__Problem to work on__: The entire listing, reproduced exactly and stripped of images, is the expected output.

__Records supplied__:

++++++++

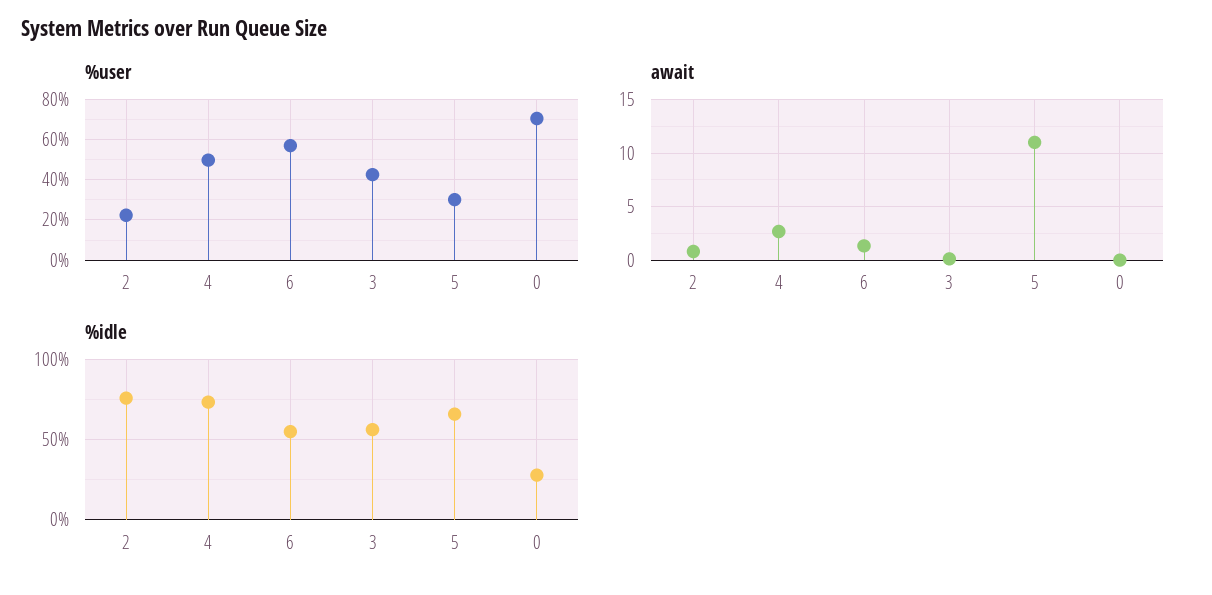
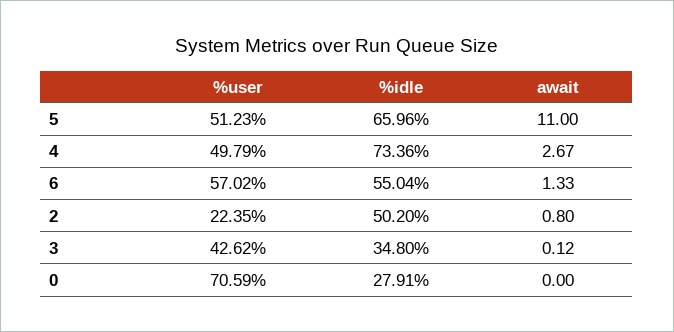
  {
    "%user": {
      "2": 22.35,
      "4": 49.79,
      "6": 57.02,
      "3": 42.62,
-     "5": 30,
+     "5": 51.23,
      "0": 70.59
    },
    "await": {
      "2": 0.8,
      "4": 2.67,
      "6": 1.33,
      "3": 0.12,
      "5": 11,
      "0": 0
    },
    "%idle": {
-     "2": 75,
+     "2": 50.2,
      "4": 73.36,
      "6": 55.04,
-     "3": 55,
+     "3": 34.8,
      "5": 65.96,
      "0": 27.91
    }
  }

++++++++

__Task output__:
  {
    "%user": {
      "2": 22.35,
      "4": 49.79,
      "6": 57.02,
      "3": 42.62,
-     "5": 30,
+     "5": 51.23,
      "0": 70.59
    },
    "await": {
      "2": 0.8,
      "4": 2.67,
      "6": 1.33,
      "3": 0.12,
      "5": 11,
      "0": 0
    },
    "%idle": {
-     "2": 75,
+     "2": 50.2,
      "4": 73.36,
      "6": 55.04,
-     "3": 55,
+     "3": 34.8,
      "5": 65.96,
      "0": 27.91
    }
  }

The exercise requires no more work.